● **Estratto**
--------------------

Da ”youth worker” e appassionata di videogiochi ho compreso rapidamente come i principi di diritto al gioco e al benessere siano di fronte ad un cambiamento epocale e inesorabile.
Mentre lavoravo con gli adolescenti in Ungheria ho avuto molto più successo nell’approcciare giovani adolescenti (magari i più riservati) attraverso il terreno comune del gaming che con origami e altri lavori manuali.
Il modo di concepire la socialità e lo sviluppo delle proprie competenze è cambiato, e anche chi come me si appresta a diventare educatore deve necessariamente confrontarsi con questa nuova realtà.
Desideravo fortemente capire se vi fossero altri professionisti attrezzati ad esplorare questo nuovo mondo digitale, e la mia ricerca ha avuto successo grazie all’incontro con il progetto EduGamers for Kids 4.0, basato sull’idea di benessere digitale e sul supporto delle famiglie che ancora molti dubbi nutrono in merito all’utilizzo del videogame come strumento educativo e di self-improvement.
Vi propongo dunque l’intervista al team di EduGamers, e in particolar modo alla Dott.ssa Serena Naldini, che gentilmente ha risposto alle nostre domande con grande disponibilità.
Come nasce il progetto EduGamers for Kids 4.0?
Edugamers for Kids 4.0 (www.edugamers.cloud ), come spesso accade, nasce per una serie di eventi, alcuni casuali, altri cercati con forza e determinazione. L’idea prende l’avvio dal vissuto di disagio mio e di mio marito riguardo alla nostra condizione di genitori analogici con figli nativi digitali, che si fa sentire soprattutto nel gestire la loro crescita in un mondo trasformato radicalmente dalla rivoluzione digitale. Come accompagnarli nella scoperta dei mondi virtuali? Come capire le loro crisi legate a un modo di giocare, di socializzare, di apprendere che ci è estraneo? Con quali strumenti affrontare la paura della dipendenza dai videogiochi? Mentre discutevamo in auto sulle strategie da adottare, il suono di una notifica sul mio smartphone ci ha portato in dono un articolo dello studioso americano Jordan Shapiro, che parlava proprio dell’importanza di accompagnare i figli nel proprio percorso di scoperta del mondo digitale. (Link all’ articolo https://gen.medium.com/the-case-for-playing-fortnite-with-your-kids-fb98b993b743 )

--------------------

● **Da svolgere**
Ricopia dall'estratto sul progetto EduGamers for Kids 4.0 il passo che comincia con "Il modo di concepire" e prosegue fino a "con grande disponibilità.".

--------------------

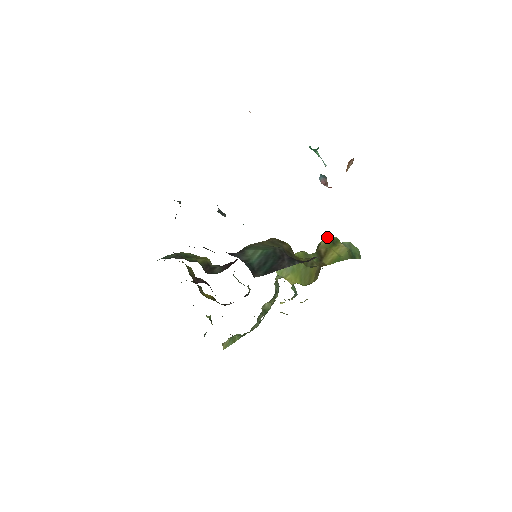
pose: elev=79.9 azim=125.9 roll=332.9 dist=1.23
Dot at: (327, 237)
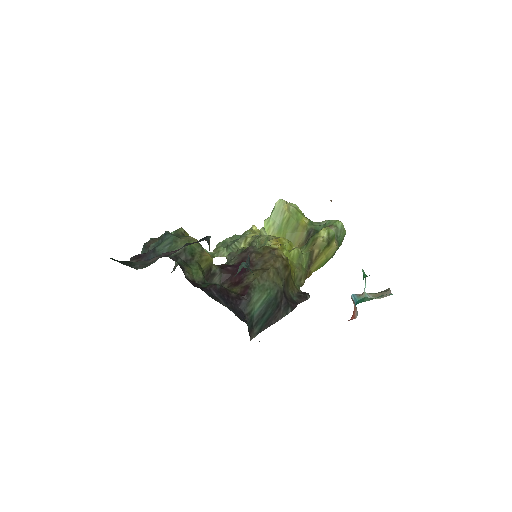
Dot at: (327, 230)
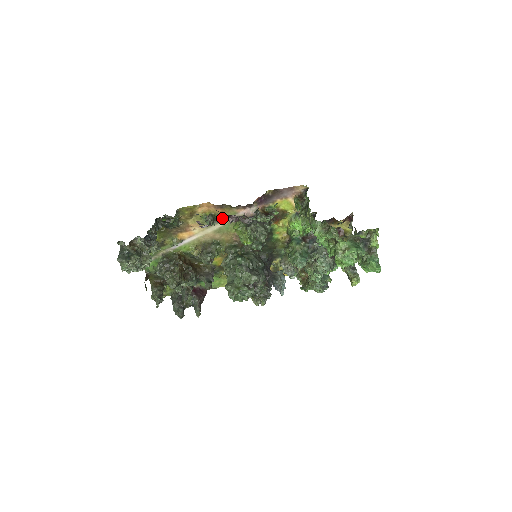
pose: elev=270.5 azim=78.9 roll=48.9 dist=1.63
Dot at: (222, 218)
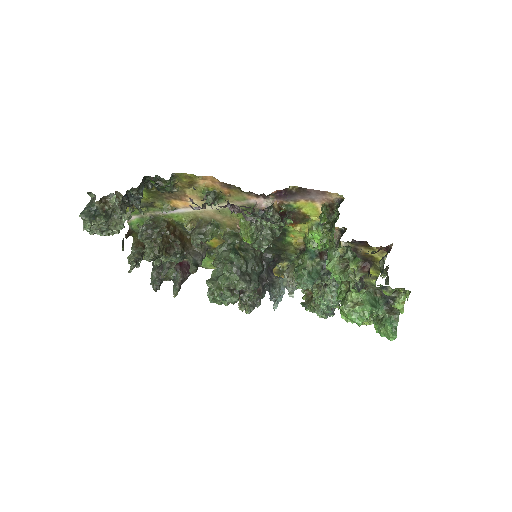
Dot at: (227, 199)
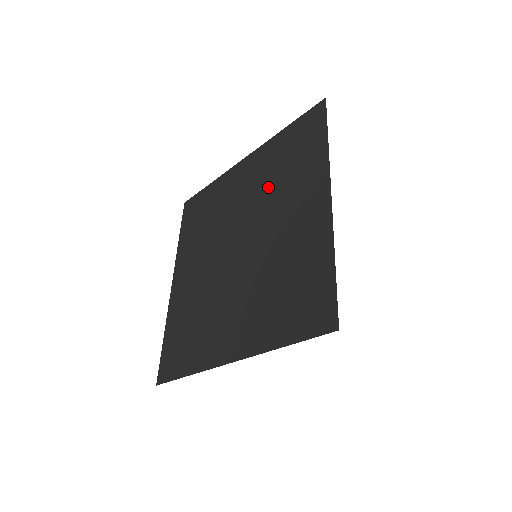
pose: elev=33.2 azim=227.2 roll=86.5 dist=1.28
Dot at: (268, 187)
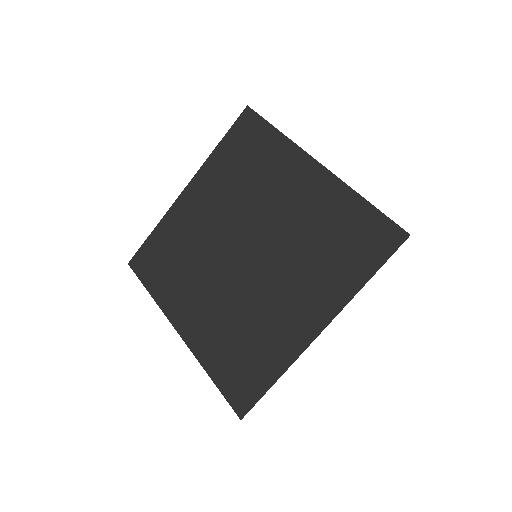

--------------------

● **Esercizio svolto**
Il modo di concepire la socialità e lo sviluppo delle proprie competenze è cambiato, e anche chi come me si appresta a diventare educatore deve necessariamente confrontarsi con questa nuova realtà.
Desideravo fortemente capire se vi fossero altri professionisti attrezzati ad esplorare questo nuovo mondo digitale, e la mia ricerca ha avuto successo grazie all’incontro con il progetto EduGamers for Kids 4.0, basato sull’idea di benessere digitale e sul supporto delle famiglie che ancora molti dubbi nutrono in merito all’utilizzo del videogame come strumento educativo e di self-improvement.
Vi propongo dunque l’intervista al team di EduGamers, e in particolar modo alla Dott.ssa Serena Naldini, che gentilmente ha risposto alle nostre domande con grande disponibilità.